In the United Kingdom, the British government has undertaken a series of measures to stabilize its financial markets. In a move announced Monday, the U.K.'s ninth largest mortgage bank, Bradford and Bingley, will be nationalized, after a loss of investor and lender confidence caused it to succumb to the financial crisis. Bradford and Bingley is the second U.K. bank to be nationalized, after the British bank Northern Rock was taken over in February.

In Ireland, the government has moved to guarantee bank deposits, bonds and debts in its six largest banks for the next two years, but there are concerns that such a move will give Irish banks an unfair advantage.

"It's not that it's unfair, but it's causing distortion," Stewart said, referring to the Irish government's guaranteeing 100 percent of deposits while other countries are not.

The European Union's Competition Commissioner has been in "close contact with Irish authorities" as the EU looks to determine if the Irish move is in compliance with its competitive rules, according to published reports. The United Kingdom is reported to have voiced its concern to the European Commission fearing the Irish deposit guarantees could hurt U.K. banks by making Irish banks more attractive.

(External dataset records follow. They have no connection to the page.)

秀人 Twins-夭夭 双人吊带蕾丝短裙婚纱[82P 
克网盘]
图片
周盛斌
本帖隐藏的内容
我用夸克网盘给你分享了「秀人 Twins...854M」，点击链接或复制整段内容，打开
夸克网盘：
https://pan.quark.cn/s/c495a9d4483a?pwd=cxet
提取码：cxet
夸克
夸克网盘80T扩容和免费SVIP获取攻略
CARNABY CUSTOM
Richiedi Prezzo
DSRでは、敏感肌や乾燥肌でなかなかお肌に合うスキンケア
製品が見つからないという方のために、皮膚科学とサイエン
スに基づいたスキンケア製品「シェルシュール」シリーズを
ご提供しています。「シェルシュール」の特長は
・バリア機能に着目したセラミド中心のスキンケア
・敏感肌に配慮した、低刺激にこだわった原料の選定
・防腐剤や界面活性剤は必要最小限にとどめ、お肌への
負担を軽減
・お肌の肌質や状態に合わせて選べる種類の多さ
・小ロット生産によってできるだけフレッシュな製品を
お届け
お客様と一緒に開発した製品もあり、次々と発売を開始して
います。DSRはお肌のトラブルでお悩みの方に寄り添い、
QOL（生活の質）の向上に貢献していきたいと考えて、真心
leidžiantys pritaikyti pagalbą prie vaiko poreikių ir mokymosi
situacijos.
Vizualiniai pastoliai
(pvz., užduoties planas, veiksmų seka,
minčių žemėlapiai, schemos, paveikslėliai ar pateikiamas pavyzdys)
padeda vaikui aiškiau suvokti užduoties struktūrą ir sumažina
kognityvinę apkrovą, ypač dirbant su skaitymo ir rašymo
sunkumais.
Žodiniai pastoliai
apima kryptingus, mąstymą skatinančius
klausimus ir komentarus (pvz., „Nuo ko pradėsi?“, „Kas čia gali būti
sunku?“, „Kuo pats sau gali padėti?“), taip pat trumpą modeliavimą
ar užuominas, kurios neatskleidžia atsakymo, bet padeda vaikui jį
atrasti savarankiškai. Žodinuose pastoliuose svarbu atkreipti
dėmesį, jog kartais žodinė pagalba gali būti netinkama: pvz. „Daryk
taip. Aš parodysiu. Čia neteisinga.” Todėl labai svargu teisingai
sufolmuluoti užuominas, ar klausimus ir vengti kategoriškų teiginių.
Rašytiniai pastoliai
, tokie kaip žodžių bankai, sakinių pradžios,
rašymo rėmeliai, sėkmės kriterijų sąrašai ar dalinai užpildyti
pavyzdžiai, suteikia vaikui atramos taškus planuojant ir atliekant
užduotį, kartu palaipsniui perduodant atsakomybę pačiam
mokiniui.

Ireland's president has since signed the measure after lawmakers approved it on Thursday.

In Germany, the government and top banks pushed funds into mortgage lender Hypo Real Estate, in what was the fifth bailout of a German bank in the midst of the financial crisis.

The German Financial Ministry published a document Tuesday, saying "an orderly restructuring of Hypo Real Estate that preserves its substance via a value-conserving sale of its subsidiaries or assets will be rendered possible."

With individual governments stepping in and providing bailouts of their own, the prospects for the Saturday summit in Paris are unclear.

France will reportedly offer up a 300 billion euro bailout plan (about $429 billion) at the meeting that will span the entire European Union and work to rescue those affected in the financial sector. But the Agence France-Presse news agency has reported that the French Ministry of Economy is "categorically denying" the reports.

Stewart said he believed that the summit would be used to formulate an "international coordinated approach" to the crisis, but added that "what we're seeing now is a rather disjointed approach."

The meeting will also provide an opportunity to formulate "an EU structure that has commonality," Stewart told ABC News.

European Commission President Jose Manuel Barroso stressed the need to give credibility to the European response, saying, "we are urging member states for closer cooperation."

EU Competition Commissioner Neelie Kroes echoed Barroso's comments, saying, "I make a plea to national governments today not to act unilaterally, but to continue the practice of involving the commission. It is a must."

Whether some of these moves work remains to be seen.

"We haven't seen the worst yet," Stewart told ABC News. "You need to get the poison out of the wound, then repair the wound."